Ils avaient des livres
apocryphes
dont l'un, au témoignage de saint Epiphane de Chypre,
se nommait l'Ascension de Paul, et où l'on décrivait
toutes les merveilles et tous les secrets que l'apôtre Paul avait
vus et appris, lorsqu'il fut ravi au troisième ciel. On a souvent
accusé les Caïnites d'immoralité; ils auraient exactement
pratiqué le contraire des lois juives et auraient même placé
chacune de leurs pratiques immorales sous la protection particulière
d'un ange. Comme ces pratiques étaient
fort nombreuses et que les anges ayant une dénomination distincte
le sont assez peu, les Caïnites avaient inventé, paraît-il,
des noms angéliques, et ils invoquaient cet ange au moment où
ils se livraient à quelque acte d'immoralité.
Selon leur expression,
c'était avoir la gnose parfaite. On a très peu de renseignements
sur la doctrine et l'existence des Caïnites.
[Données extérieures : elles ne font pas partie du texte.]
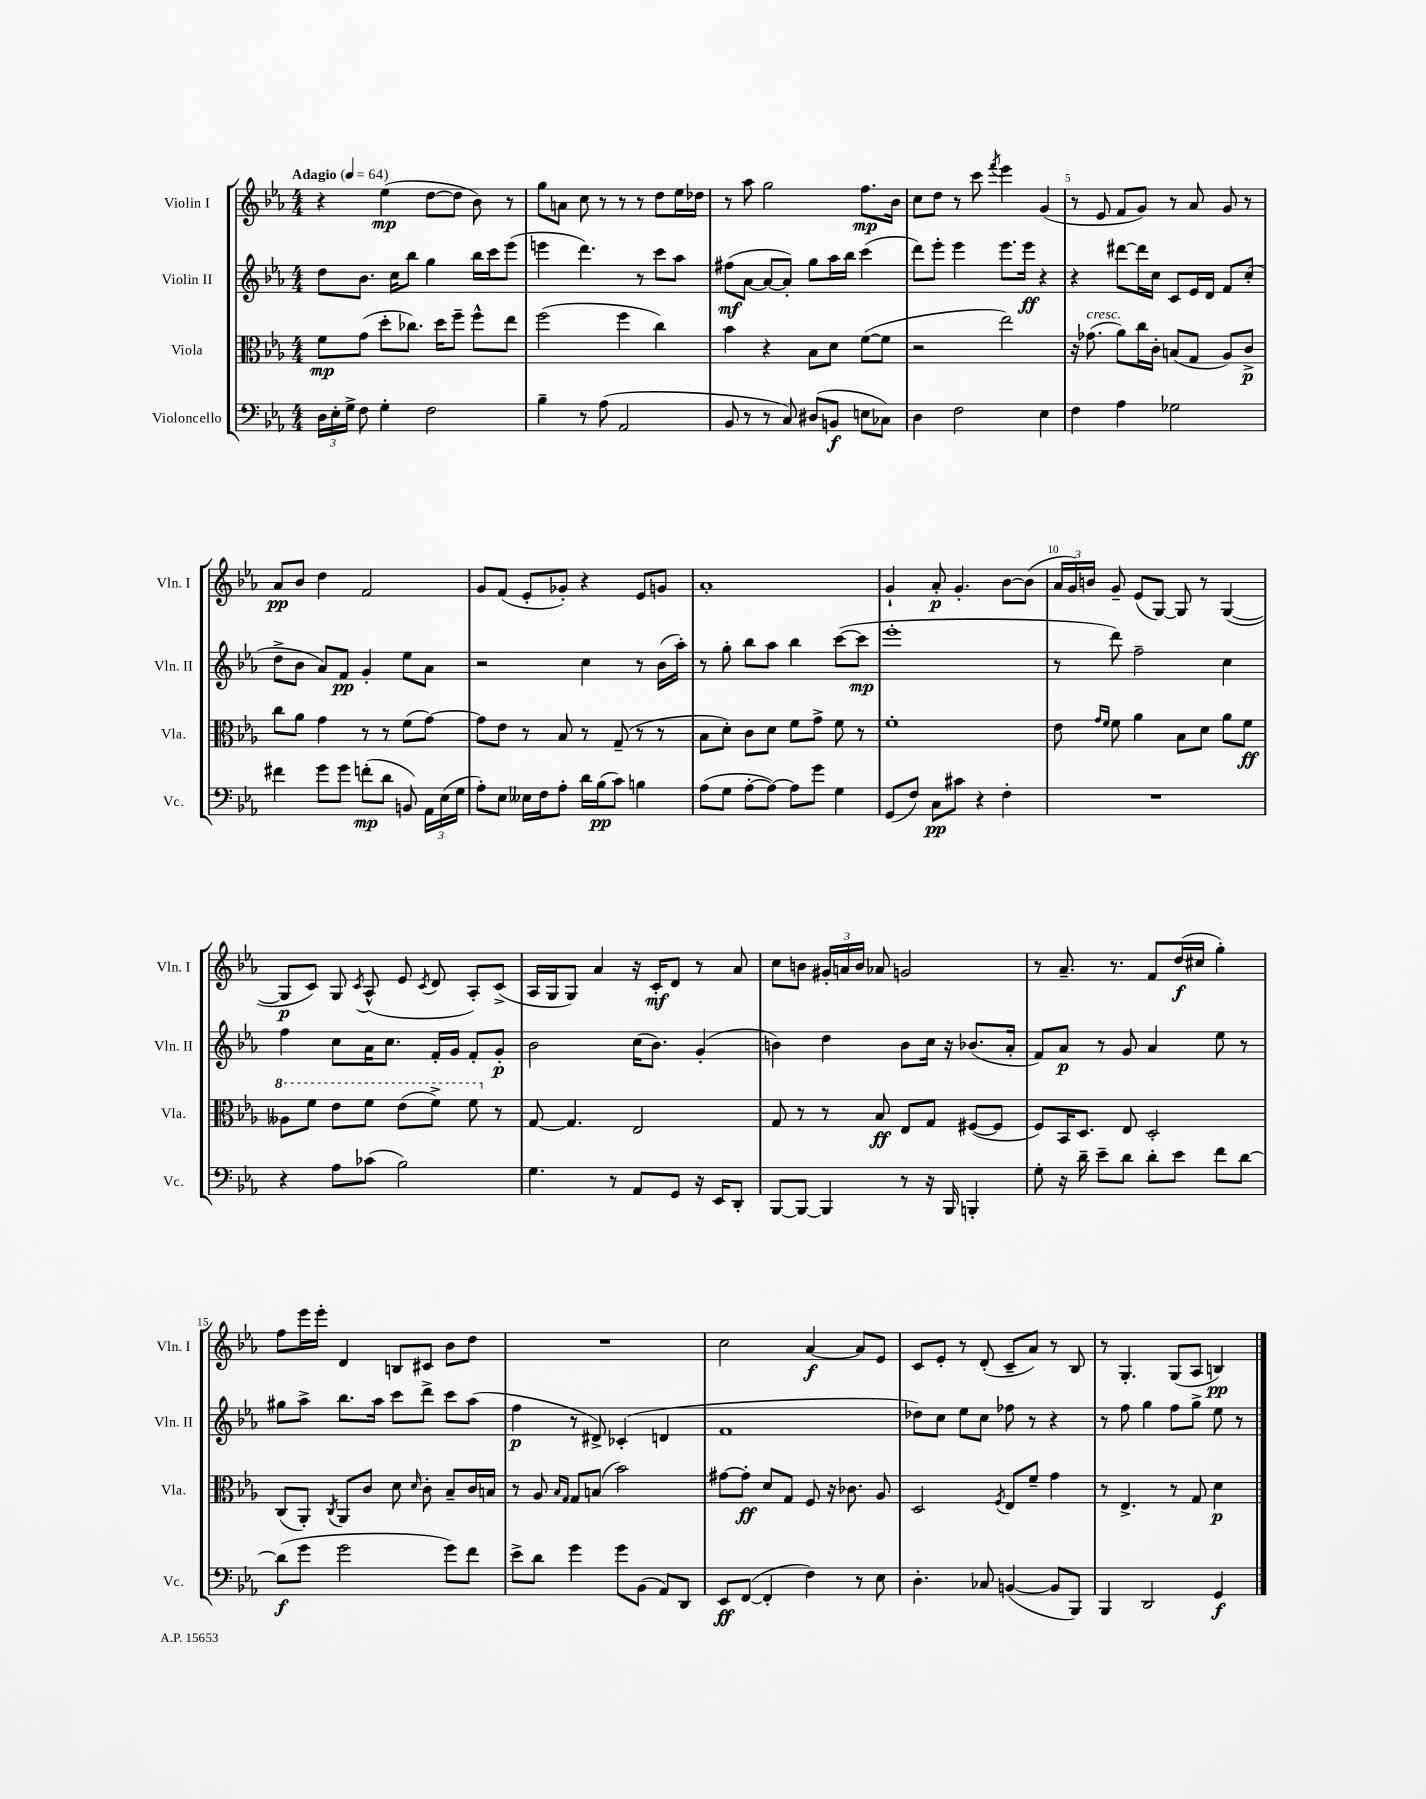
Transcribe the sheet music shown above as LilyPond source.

<<
\new StaffGroup <<
\new Staff = "s0" \with { instrumentName = "Violin I" shortInstrumentName = "Vln. I" } {
    \clef treble \key ees \major \numericTimeSignature \time 4/4 \tempo "Adagio" 4 = 64
    \autoBeamOff r4 ees''4\mp( d''8[~ d''8] bes'8) r8 |
    g''8[ a'8] c''8 r8 r8 r8 d''8[ ees''16 des''16] |
    r8 aes''8 g''2 f''8.[\mp bes'16] |
    c''8[ d''8] r8 c'''8 \acciaccatura { f'''8 } ees'''4 g'4( |
    r8 ees'8 f'8[ g'8]) r8 aes'8 g'8 r8 |
    aes'8[\pp bes'8] d''4 f'2 |
    g'8[ f'8]( ees'8[-. ges'8]-.) r4 ees'8[ g'8] |
    aes'1-. |
    g'4-! aes'8-.\p g'4.-. bes'8[~ bes'8]( |
    \tuplet 3/2 { aes'16[ g'16) b'16] } g'8-- ees'8[( g8]~) g8 r8 g4~( |
    g8[\p c'8]) g8 \acciaccatura { c'8 } aes8-^( ees'8 \acciaccatura { c'8 } d'8 aes8[-.) c'8]->( |
    aes16[ g16 g8]) aes'4 r16 c'16[-.\mf d'8] r8 aes'8 |
    c''8[ b'8] \tuplet 3/2 { gis'16[-. a'16 b'16] } aes'8 g'2 |
    r8 aes'8.-- r8. f'8[ d''16\f( cis''16] g''4-.) |
    f''8[ ees'''16 ees'''16]-. d'4 b8[ cis'8] bes'8[ d''8] |
    R1 |
    c''2 aes'4~\f aes'8[ ees'8] |
    c'8[ ees'8]-. r8 d'8-.( c'8[-- aes'8]) r8 bes8 |
    r8 g4.-. g8[( aes8] b4\pp) \bar "|." |
}
\new Staff = "s1" \with { instrumentName = "Violin II" shortInstrumentName = "Vln. II" } {
    \clef treble \key ees \major \numericTimeSignature \time 4/4
    \autoBeamOff d''8[ bes'8.] c''16[ bes''8] g''4 bes''16[ c'''16 ees'''8]( |
    e'''4 d'''4.) r8 c'''8[ aes''8] |
    fis''8[\mf( aes'8]~ aes'8[~ aes'8]-.) g''8[ aes''16 bes''16] c'''4( |
    d'''8[) ees'''8]-. ees'''4 ees'''8.[ ees'''16]\ff r4 |
    r4 dis'''8[~ dis'''16 c''16] c'8[ ees'16 d'16] f'8[ c''8]-.( |
    d''8[-> bes'8] aes'8[) f'8]\pp g'4-. ees''8[ aes'8] |
    r2 c''4 r8 bes'16[( aes''16]-.) |
    r8 g''8-. bes''8[ aes''8] bes''4 c'''8[~( c'''8]\mp |
    ees'''1-. |
    r8 d'''8) f''2-- c''4 |
    f''4 c''8[ aes'16 c''8.] f'16[-. g'16] f'8[-. g'8]-.\p |
    bes'2 c''16[( bes'8.]) g'4-.( |
    b'4) d''4 b'8[ c''16] r16 bes'8.[( aes'16]-. |
    f'8[) aes'8]\p r8 g'8 aes'4 ees''8 r8 |
    gis''8[ aes''8]-> bes''8.[ aes''16] c'''8[ d'''8]-> c'''8[ aes''8]( |
    f''4\p r8 dis'8->) ces'4-.( d'4 |
    f'1 |
    des''8[) c''8] ees''8[ c''8] fes''8 r8 r4 |
    r8 f''8 g''4 f''8[ g''8]-> ees''8 r8 \bar "|." |
}
\new Staff = "s2" \with { instrumentName = "Viola" shortInstrumentName = "Vla." } {
    \clef alto \key ees \major \numericTimeSignature \time 4/4
    \autoBeamOff f'8[\mp g'8]( d''8[-. ces''8.]) d''16[ f''8]-- f''8[-^ ees''8] |
    f''2( f''4 c''4) |
    bes'4 r4 bes8[ d'8] f'8[~( f'8] |
    r2 ees''2) |
    r16 ges'8.^\markup { \italic "cresc." }( aes'8[) c''16 c'16]-. b8[( g8] aes8[) c'8]->\p |
    c''8[ aes'8] g'4 r8 r8 f'8[( g'8]~) |
    g'8[ ees'8] r8 bes8 r8 g8--( r8 r8 |
    bes8[ d'8]-.) c'8[ d'8] f'8[ g'8]-> f'8 r8 |
    f'1-. |
    ees'8 \grace { g'16[ f'16] } f'8 aes'4 bes8[ d'8] aes'8[ f'8]\ff |
    \ottava #1 aeses'8[ f''8] ees''8[ f''8] ees''8[( f''8]->) f''8 \ottava #0 r8 |
    g8~ g4. ees2 |
    g8 r8 r8 bes8\ff ees8[ g8] fis8[~( fis8] |
    f8[) bes,16 d8.] ees8 d2-. |
    c8[( aes,8]-.) \acciaccatura { c8 } aes,8[ c'8] d'8 \grace { d'16 } c'8-. bes8[-- c'16 b16] |
    r8 aes8 \grace { bes16[ g16] } g8[ b8]( bes'2) |
    gis'8[~ gis'8]-.\ff d'8[ g8] f8 r16 ces'8. aes8 |
    d2 \acciaccatura { f8 } ees8[ f'8]-- g'4 |
    r8 ees4.-> r8 g8 d'4\p \bar "|." |
}
\new Staff = "s3" \with { instrumentName = "Violoncello" shortInstrumentName = "Vc." } {
    \clef bass \key ees \major \numericTimeSignature \time 4/4
    \autoBeamOff \tuplet 3/2 { d16[ ees16-. g16]-> } f8 g4-. f2 |
    bes4-- r8 aes8( aes,2 |
    bes,8 r8 r8 c8) dis8[( b,8]\f e8[ ces8]) |
    d4 f2 ees4 |
    f4 aes4 ges2 |
    fis'4 g'8[ g'8] f'8[-.\mp( d'8] b,8) \tuplet 3/2 { aes,16[ ees16( g16] } |
    aes8[-.) ees8] eeses16[ f16 aes8]-. d'16[ bes16\pp( c'8]) b4 |
    aes8[( g8] aes8[~-. aes8]~) aes8[ g'8] g4 |
    g,8[( f8]) c8[\pp cis'8] r4 f4-. |
    R1 |
    r4 aes8[ ces'8]( bes2) |
    g4. r8 aes,8[ g,8] r16 ees,16[ d,8]-. |
    bes,,8[~ bes,,8]~ bes,,4 r8 r16 bes,,16 b,,4-. |
    g8-. r16 d'16-- ees'8[-- d'8] d'8[-. ees'8] f'8[ d'8]~ |
    d'8[\f( g'8] g'2 g'8[) f'8] |
    ees'8[-> d'8] g'4 g'8[ bes,8]( aes,8[) d,8] |
    ees,8[\ff f,8]~( f,4-. f4) r8 ees8 |
    d4.-. ces8 b,4~( b,8[ bes,,8]) |
    bes,,4 d,2 g,4\f \bar "|." |
}
>>
>>
\layout { \context { \Score \override BarNumber.break-visibility = ##(#f #t #t) barNumberVisibility = #(every-nth-bar-number-visible 5) } }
Ils commencèrent
probablement d'apparaître dans les premières années
du second siècle et un siècle plus tard, saint Hippolyte,
dans son Hérésiologie, ne les jugea pas dignes d'être
réfutés en forme, d'où l'on peut conclure qu'ils n'avaient
ni vogue, ni influence, s'ils n'étaient pas complètement
disparus.
Séthiens.
- Cette secte du IIe siècle de l'ère chrétienne
honorait en Seth le fils de la divine Sagesse,
représentant l'esprit, en opposition à Abel
qui représentait I'âme et à
Caïn qui représentait la chair.
Pérates.
- Les adeptes de cette secte se nommaient pérates, «
traversiers», parce qu'ils entendaient passer du monde sensuel dans
celui de la vie éternelle. Ils prêchaient la connaissance
du Dieu « autogène »; l'intermédiaire
entre le principe de l'idée-pure
et la matière est le logos
(= la raison) représenté comme le
«-serpent
universel » (Ouroboros),
établissant une sorte de va-et-vient entre le monde et Dieu.
L'astrologie les préoccupait beaucoup.
Leur origine remonte à 150 environ.
Le caractère commun à toutes
ces communautés est le rôle attribué dans leur symbolisme
et dans leur culte au serpent (ophis, en grec). Comme dans presque
toutes les sectes ophiolâtres de l'Antiquité, le serpent symbolisait
une puissance salutaire, guérissante; dans les écrits sacrés
de l'église chrétienne, ces gnostiques
mettaient en évidence l'histoire de Moïse
et du serpent d'airain (Nombres, xxi), rappelée par Jésus
(Jean, III, 14). Le serpent représentait d'ordinaire l'élément
humide, fécond par excellence, qui pénètre tout et
d'où émanent les éons, les
incarnations les plus variées. Le serpent, pour eux renferme tout
en lui « comme la corne de la licorne-».
Des serpents apprivoisés figuraient dans les cérémonies
des cultes; il en circulait sur les tables dressées pour l'eucharistie.
Par un jeu de mots, en rapprochait le mot grec grec naos (= temple)
du mot sémitique nahas (= serpent), et on déclarait
inséparables l'idée de culte et celle de serpent. (F.-H.